## Records to use
========================================

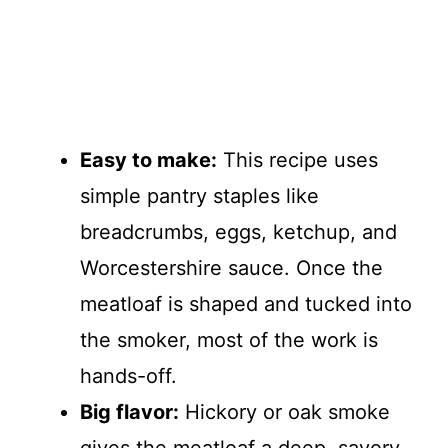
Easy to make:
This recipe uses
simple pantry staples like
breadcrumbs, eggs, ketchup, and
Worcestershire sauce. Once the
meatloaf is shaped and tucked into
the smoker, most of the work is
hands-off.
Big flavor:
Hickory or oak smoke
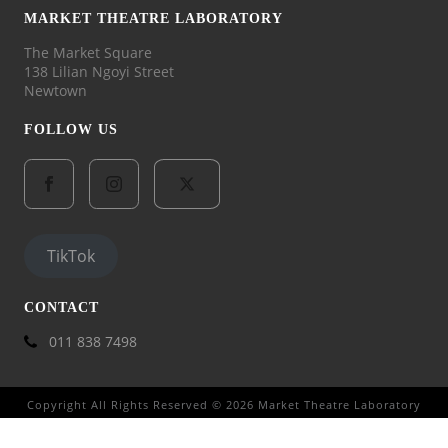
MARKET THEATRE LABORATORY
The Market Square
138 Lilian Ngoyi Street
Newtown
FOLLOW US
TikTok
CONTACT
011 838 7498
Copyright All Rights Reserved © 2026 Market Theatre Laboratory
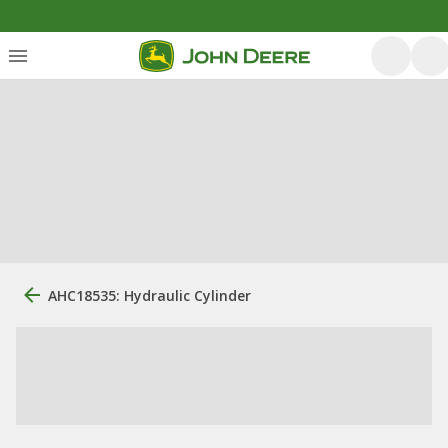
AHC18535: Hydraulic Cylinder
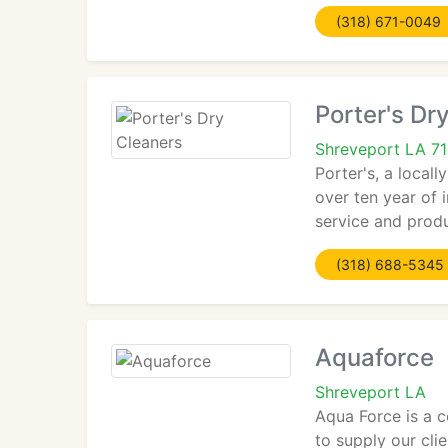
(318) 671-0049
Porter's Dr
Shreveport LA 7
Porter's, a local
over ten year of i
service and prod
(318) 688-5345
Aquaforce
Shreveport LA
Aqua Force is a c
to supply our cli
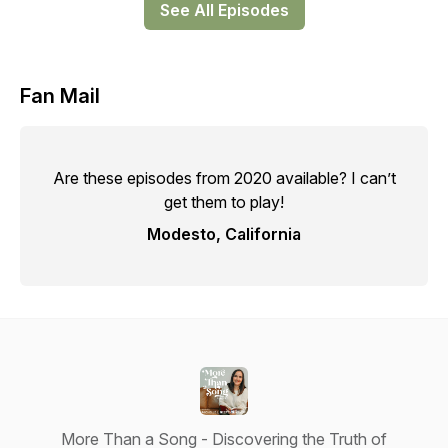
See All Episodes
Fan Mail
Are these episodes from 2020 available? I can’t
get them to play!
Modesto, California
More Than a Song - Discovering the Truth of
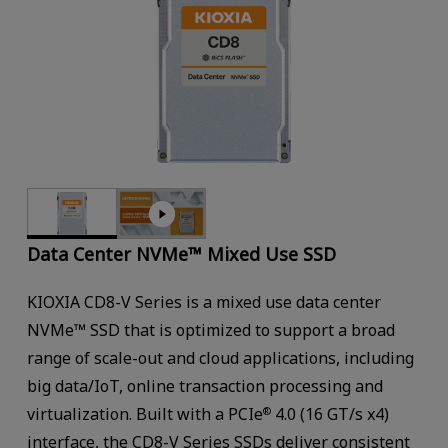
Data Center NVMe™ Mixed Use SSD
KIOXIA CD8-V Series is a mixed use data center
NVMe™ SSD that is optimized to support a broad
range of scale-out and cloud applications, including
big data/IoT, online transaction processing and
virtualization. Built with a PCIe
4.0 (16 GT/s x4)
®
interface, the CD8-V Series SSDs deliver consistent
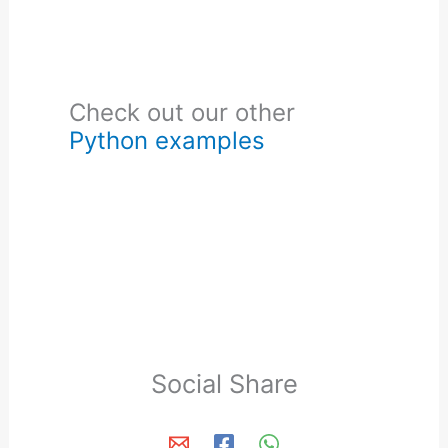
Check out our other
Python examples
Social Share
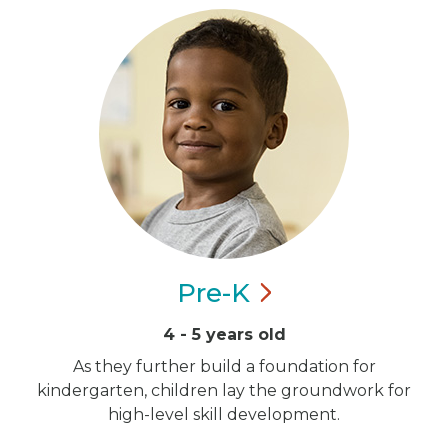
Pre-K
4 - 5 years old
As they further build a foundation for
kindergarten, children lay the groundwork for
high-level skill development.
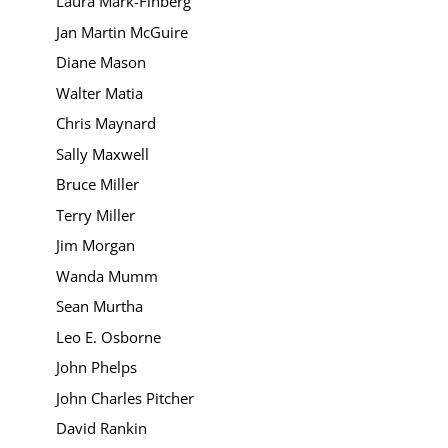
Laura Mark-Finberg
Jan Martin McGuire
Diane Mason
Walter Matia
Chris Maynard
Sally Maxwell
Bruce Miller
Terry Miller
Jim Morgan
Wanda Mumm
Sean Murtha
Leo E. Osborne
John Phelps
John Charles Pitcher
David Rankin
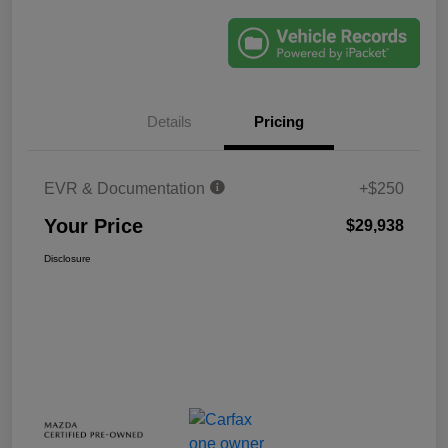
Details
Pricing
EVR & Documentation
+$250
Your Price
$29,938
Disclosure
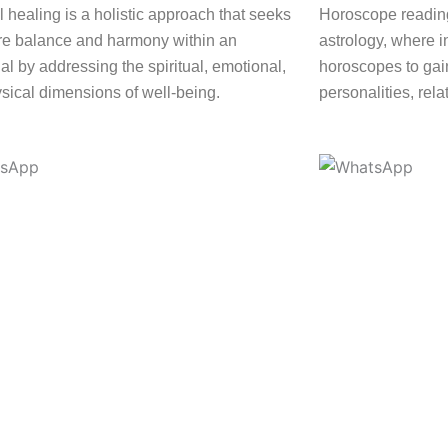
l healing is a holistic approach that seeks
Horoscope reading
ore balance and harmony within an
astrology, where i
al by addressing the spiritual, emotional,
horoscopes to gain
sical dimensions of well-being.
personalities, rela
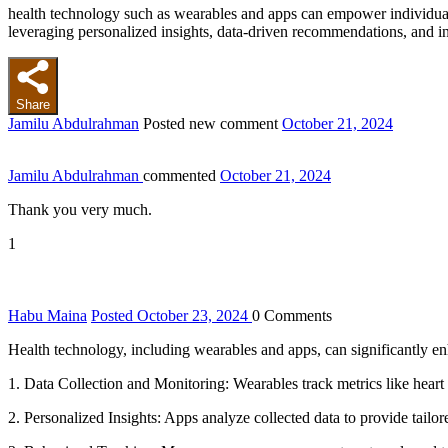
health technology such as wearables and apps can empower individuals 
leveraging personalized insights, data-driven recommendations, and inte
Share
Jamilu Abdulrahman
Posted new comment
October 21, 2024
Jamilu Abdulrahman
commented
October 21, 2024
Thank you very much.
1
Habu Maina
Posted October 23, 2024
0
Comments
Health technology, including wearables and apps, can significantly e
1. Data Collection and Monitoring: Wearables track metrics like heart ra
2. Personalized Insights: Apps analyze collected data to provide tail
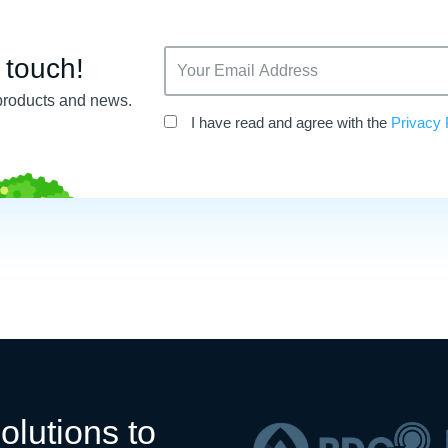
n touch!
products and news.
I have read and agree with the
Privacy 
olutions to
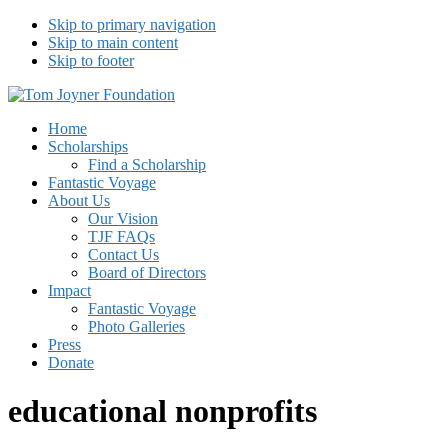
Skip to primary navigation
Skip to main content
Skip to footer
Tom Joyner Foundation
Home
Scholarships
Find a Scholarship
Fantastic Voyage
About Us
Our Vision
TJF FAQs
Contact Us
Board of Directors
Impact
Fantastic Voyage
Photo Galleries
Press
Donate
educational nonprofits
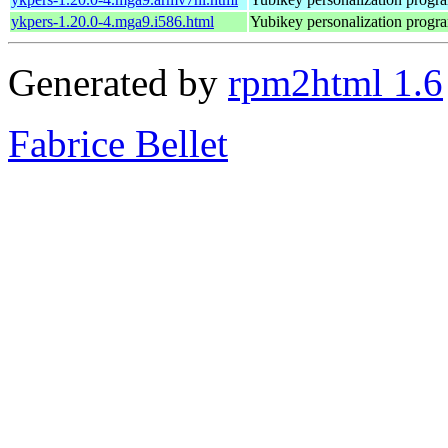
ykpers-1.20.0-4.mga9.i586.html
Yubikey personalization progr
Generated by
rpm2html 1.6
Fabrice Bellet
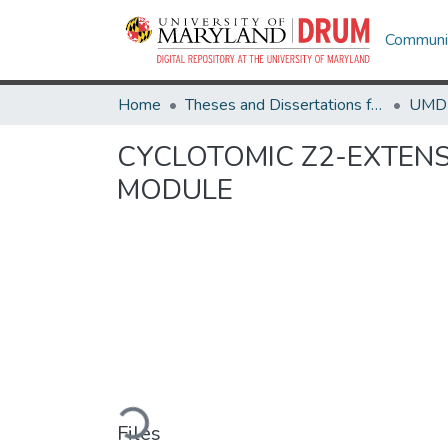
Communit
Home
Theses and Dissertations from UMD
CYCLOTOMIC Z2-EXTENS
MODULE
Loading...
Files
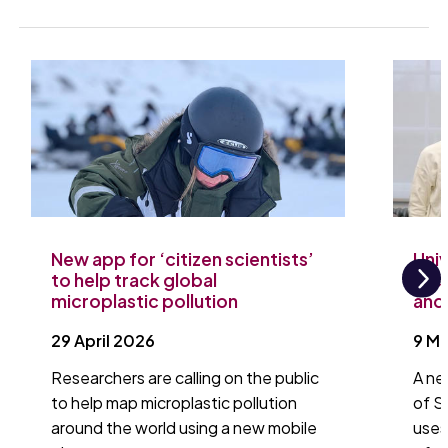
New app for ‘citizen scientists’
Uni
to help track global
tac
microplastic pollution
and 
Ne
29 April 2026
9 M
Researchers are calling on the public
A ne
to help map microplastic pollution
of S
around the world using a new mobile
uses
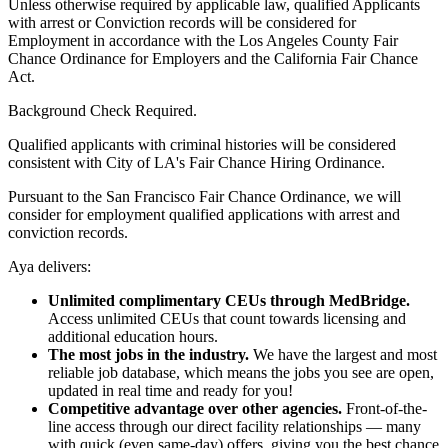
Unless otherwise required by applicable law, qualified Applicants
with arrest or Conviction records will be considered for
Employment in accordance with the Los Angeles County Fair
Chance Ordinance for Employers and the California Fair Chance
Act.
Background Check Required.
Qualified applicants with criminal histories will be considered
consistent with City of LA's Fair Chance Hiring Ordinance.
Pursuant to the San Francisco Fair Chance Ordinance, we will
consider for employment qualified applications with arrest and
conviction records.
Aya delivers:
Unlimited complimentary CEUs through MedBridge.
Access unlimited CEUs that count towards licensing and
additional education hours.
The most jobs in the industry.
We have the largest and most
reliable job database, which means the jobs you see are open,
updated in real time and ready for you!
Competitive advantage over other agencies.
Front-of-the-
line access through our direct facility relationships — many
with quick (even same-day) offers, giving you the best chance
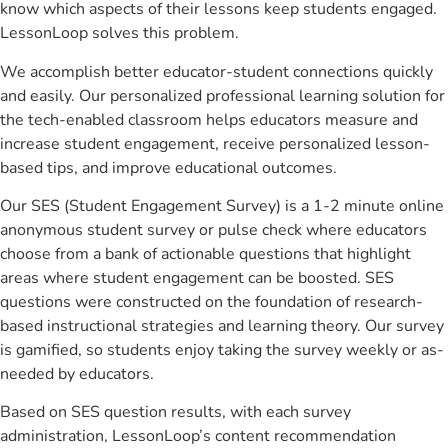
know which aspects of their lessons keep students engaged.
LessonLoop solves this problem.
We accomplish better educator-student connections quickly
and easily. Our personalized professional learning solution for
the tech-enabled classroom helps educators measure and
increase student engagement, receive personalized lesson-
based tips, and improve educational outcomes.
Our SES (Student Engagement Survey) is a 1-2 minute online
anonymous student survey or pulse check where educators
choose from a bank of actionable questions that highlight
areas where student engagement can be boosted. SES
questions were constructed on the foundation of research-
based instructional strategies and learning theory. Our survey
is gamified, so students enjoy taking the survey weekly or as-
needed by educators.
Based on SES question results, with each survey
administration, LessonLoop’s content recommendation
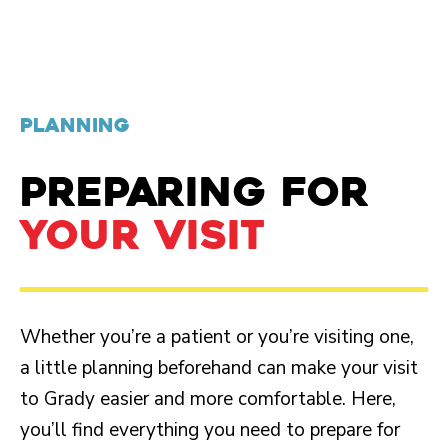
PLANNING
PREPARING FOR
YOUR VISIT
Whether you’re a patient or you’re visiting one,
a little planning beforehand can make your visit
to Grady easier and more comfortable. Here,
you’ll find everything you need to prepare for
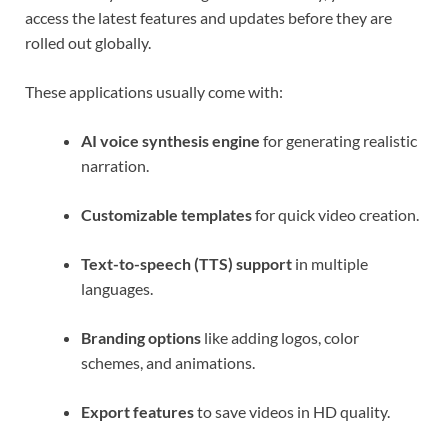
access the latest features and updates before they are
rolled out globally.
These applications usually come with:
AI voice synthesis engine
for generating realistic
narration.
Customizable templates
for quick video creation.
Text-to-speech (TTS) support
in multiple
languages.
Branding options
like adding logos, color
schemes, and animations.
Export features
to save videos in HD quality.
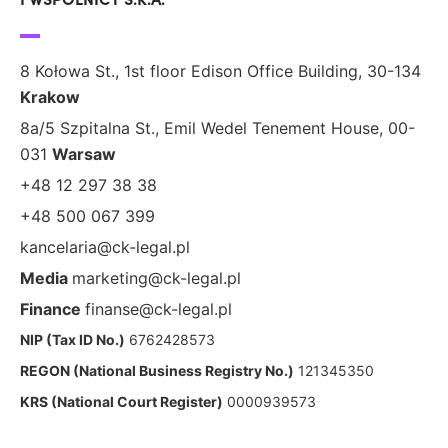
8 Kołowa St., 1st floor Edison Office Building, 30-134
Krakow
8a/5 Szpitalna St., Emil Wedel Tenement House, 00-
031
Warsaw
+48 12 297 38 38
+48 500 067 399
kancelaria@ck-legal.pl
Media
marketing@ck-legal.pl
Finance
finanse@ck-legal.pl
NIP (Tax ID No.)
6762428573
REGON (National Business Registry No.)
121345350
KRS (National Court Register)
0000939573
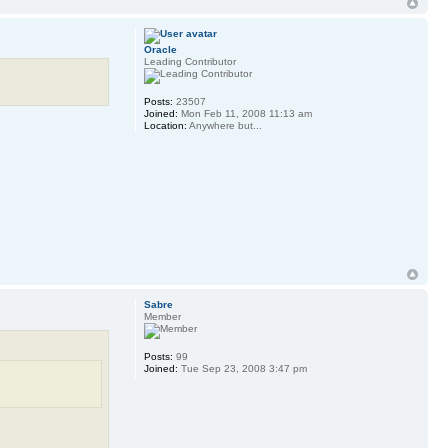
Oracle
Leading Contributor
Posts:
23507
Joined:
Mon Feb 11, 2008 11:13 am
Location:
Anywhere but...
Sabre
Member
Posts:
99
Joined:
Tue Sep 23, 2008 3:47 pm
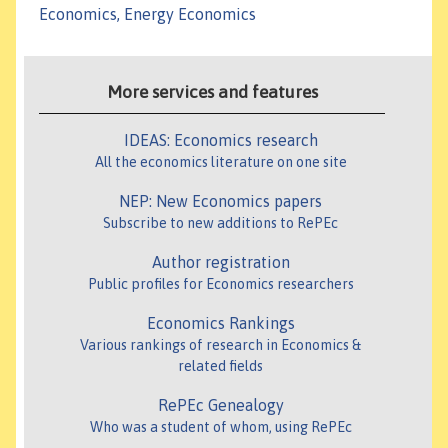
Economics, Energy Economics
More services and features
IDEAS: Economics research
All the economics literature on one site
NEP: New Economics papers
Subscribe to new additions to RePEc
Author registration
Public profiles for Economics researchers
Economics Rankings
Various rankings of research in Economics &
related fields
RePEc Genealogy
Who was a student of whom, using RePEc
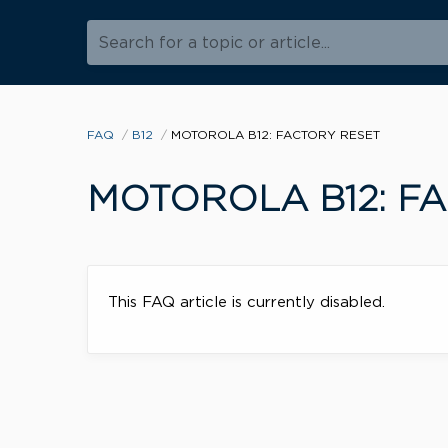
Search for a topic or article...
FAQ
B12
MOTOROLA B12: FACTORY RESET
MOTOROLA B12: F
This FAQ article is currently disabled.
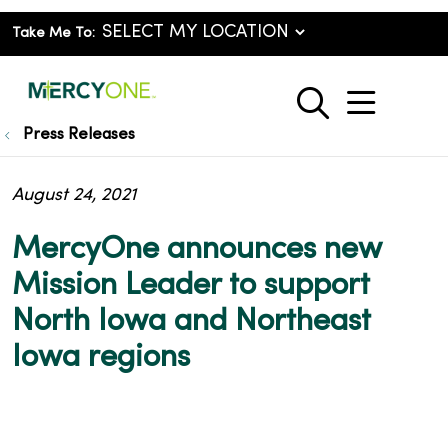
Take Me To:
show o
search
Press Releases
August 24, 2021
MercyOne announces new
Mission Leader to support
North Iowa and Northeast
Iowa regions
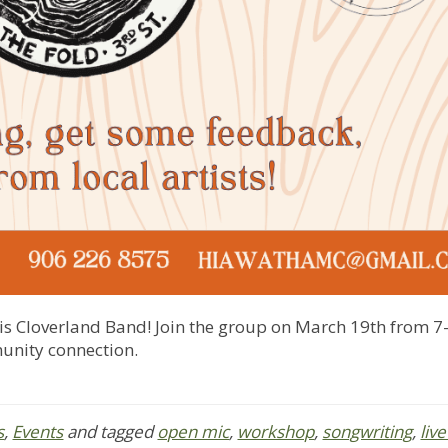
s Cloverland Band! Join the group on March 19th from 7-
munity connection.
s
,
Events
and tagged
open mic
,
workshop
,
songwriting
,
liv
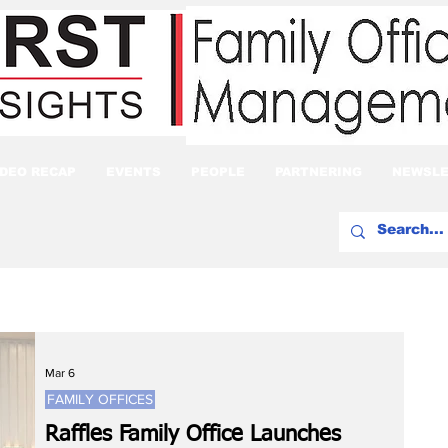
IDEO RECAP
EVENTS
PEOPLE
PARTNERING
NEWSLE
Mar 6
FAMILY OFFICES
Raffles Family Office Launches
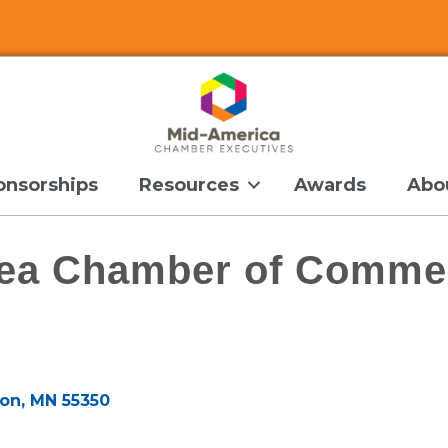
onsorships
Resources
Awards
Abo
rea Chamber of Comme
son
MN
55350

========================================

## Try it
Rewrite the lines from the start of the records through the line that contains "personalities, rela", replacing "smoker" with "grill" and keeping everything else the same. Omit the pictures.

## Written reply
Easy to make:
This recipe uses
simple pantry staples like
breadcrumbs, eggs, ketchup, and
Worcestershire sauce. Once the
meatloaf is shaped and tucked into
the grill, most of the work is
hands-off.
Big flavor:
Hickory or oak smoke
MARKET THEATRE LABORATORY
The Market Square
138 Lilian Ngoyi Street
Newtown
FOLLOW US
TikTok
CONTACT
011 838 7498
Copyright All Rights Reserved © 2026 Market Theatre Laboratory
AHC18535: Hydraulic Cylinder
(318) 671-0049
Porter's Dr
Shreveport LA 7
Porter's, a local
over ten year of i
service and prod
(318) 688-5345
Aquaforce
Shreveport LA
Aqua Force is a c
to supply our cli
See All Episodes
Fan Mail
Are these episodes from 2020 available? I can’t
get them to play!
Modesto, California
More Than a Song - Discovering the Truth of
Data Center NVMe™ Mixed Use SSD
KIOXIA CD8-V Series is a mixed use data center
NVMe™ SSD that is optimized to support a broad
range of scale-out and cloud applications, including
big data/IoT, online transaction processing and
virtualization. Built with a PCIe
4.0 (16 GT/s x4)
®
interface, the CD8-V Series SSDs deliver consistent
Check out our other
Python examples
Social Share
Pre-K
4 - 5 years old
As they further build a foundation for
kindergarten, children lay the groundwork for
high-level skill development.
Laura Mark-Finberg
Jan Martin McGuire
Diane Mason
Walter Matia
Chris Maynard
Sally Maxwell
Bruce Miller
Terry Miller
Jim Morgan
Wanda Mumm
Sean Murtha
Leo E. Osborne
John Phelps
John Charles Pitcher
David Rankin
Details
Pricing
EVR & Documentation
+$250
Your Price
$29,938
Disclosure
l healing is a holistic approach that seeks
Horoscope reading
ore balance and harmony within an
astrology, where i
al by addressing the spiritual, emotional,
horoscopes to gain
sical dimensions of well-being.
personalities, rela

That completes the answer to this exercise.